**PASSAGE PROVIDED**
== Segment start ==

By Tyler Allen Explore Big Sky Associate Editor
BIG SKY – If you own apparel adorned with the logo of your favorite Big Sky business, chances are Josh Tozier printed it. Tozier and Alaina Stinson’s Big Sky Shirt Co. has printed T-shirts, jackets or hoodies for the Big Sky Fire Department, Blue Moon Bakery and Grizzly Outfitter’s Rental/Repair shop, to name a few.
Tozier and Stinson both grew up in Waterville, Maine and after living separately in locations around the west, reconnected in Big Sky when Tozier moved from Lakewood, Colo. in November 2008. He was doing freelance graphic design work for clients back in Lakewood and locally, but was tired of doing web design.
“I was working at Grizzly Outfitters at the time, and Josh was doing freelance graphic design, but had always wanted to create his own clothing line,” Stinson said. After looking into getting his designs screen printed elsewhere, they decided to buy their own equipment and purchased a press from Bozeman’s Sven Gear in 2010.

== Segment end ==

**DATASET EXTRACT**
== Segment start ==

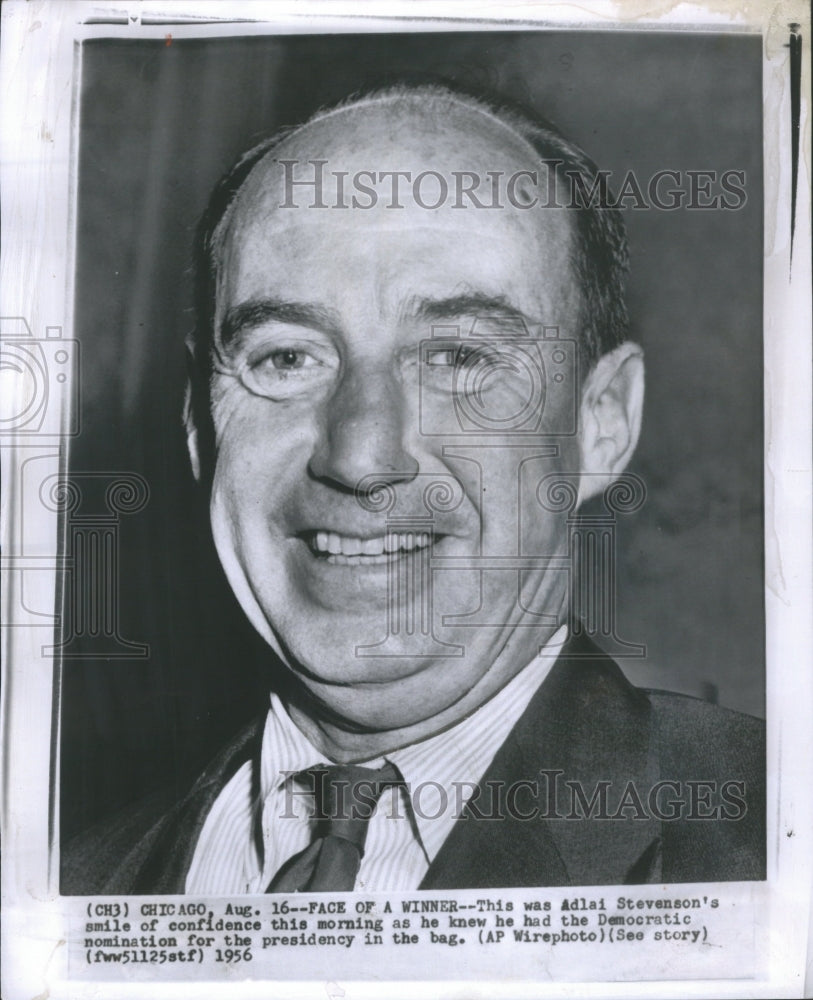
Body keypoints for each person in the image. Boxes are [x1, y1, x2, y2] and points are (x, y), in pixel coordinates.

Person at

== Segment end ==

**REQUIREMENT A**
List every town or city named in the article about Big Sky Shirt Co.
**REQUIREMENT B**
Resume the article about Big Sky Shirt Co. from its last sentence.
The material isn't needed for any of this.

**ANSWER SPACE A**
Big Sky
Waterville
Lakewood
Bozeman

**ANSWER SPACE B**
They started the business in their garage on Rainbow Trout Run and began peddling their wares at farmers markets. Soon, people began asking when they were going to open a store, Stinson recalls.
“We had never really given a store too much thought since we had originally planned to ski during the day and print at night,” she said. “Opening a store was going to take that luxury away.”
They still manage to get a few runs a day and close their retail space on Snowy Mountain Circle – across the parking lot from Gallatin Alpine Sports – until 3 p.m. when there’s six inches or more of fresh snow at the resort. Otherwise, the shop they opened in December 2011 is open 11 a.m. to 8 p.m. daily.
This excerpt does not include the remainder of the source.